Hi everyone,
I’m trying to use torch.vmap
to speed up my project.
I have a custom cuda function, and I’m trying to wrap it into vmap to work with batches.
I’ll write here a toy code to better understand what’s going on:
class MyModule(nn.module):
....
def forward(self, x):
data = my_custom_cuda_func(x)
....
my_module1 = MyModule()
my_module2 = MyModule()
params, buffers = stack_module_state([my_module1, my_module2])
base_model = copy.deepcopy(my_module1)
base_model = base_model.to('meta')
def fmodel(params, buffers, x):
return functional_call(base_model, (params, buffers), (x))
one_shot_model = vmap(fmodel)
test_data = ..... # a tensor of the shape [2, B, C]
results = one_shot_model(params, buffers, test_data)
I’m not sure that I’m properly understanding how the vmap works, but I would expect that when forward is called it receives a tensor of shape [B,C]. However, when I run the code, I get the error:
RuntimeError: Batching rule not implemented for my_custom_cuda_func. We could not generate a fallback.

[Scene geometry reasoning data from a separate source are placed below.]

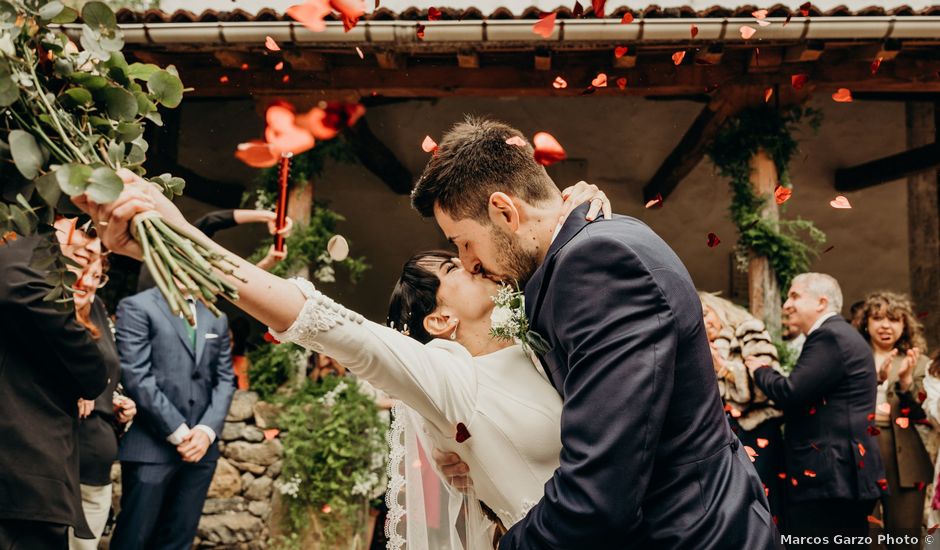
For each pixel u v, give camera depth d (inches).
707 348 56.6
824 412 152.9
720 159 221.3
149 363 156.3
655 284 53.5
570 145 348.5
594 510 49.5
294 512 195.2
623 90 219.6
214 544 193.2
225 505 195.3
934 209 320.8
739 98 217.5
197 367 162.1
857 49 205.9
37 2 52.9
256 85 215.6
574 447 51.4
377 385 60.1
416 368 60.4
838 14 193.3
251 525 193.5
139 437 154.6
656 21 191.8
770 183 219.0
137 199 48.6
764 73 214.8
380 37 195.8
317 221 222.4
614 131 349.4
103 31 55.2
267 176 222.1
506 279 64.6
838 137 343.6
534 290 60.1
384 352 58.9
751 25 191.9
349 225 349.7
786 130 218.7
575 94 219.1
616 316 52.9
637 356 51.7
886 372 171.5
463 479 69.2
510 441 61.9
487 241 63.2
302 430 197.2
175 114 315.0
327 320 56.1
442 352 64.9
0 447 94.8
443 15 195.2
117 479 193.8
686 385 54.6
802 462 154.3
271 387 207.0
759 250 217.0
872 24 191.8
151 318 158.4
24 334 97.5
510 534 56.0
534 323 60.8
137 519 152.8
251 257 219.9
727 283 347.6
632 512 49.9
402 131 345.1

I tried also to do wrap my_custom_cuda_func
in vmap as follow:
data = vmap(my_custom_cuda_func)(x)
but I get the same error. Do you have any suggestions?
Thanks!
Hi @viciopoli,
When using torch.func.vmap
it does not automatically generate a batching rule for custom functions (as noted at the bottom of the torch.func.vmap
docs: torch.func.vmap — PyTorch 2.3 documentation).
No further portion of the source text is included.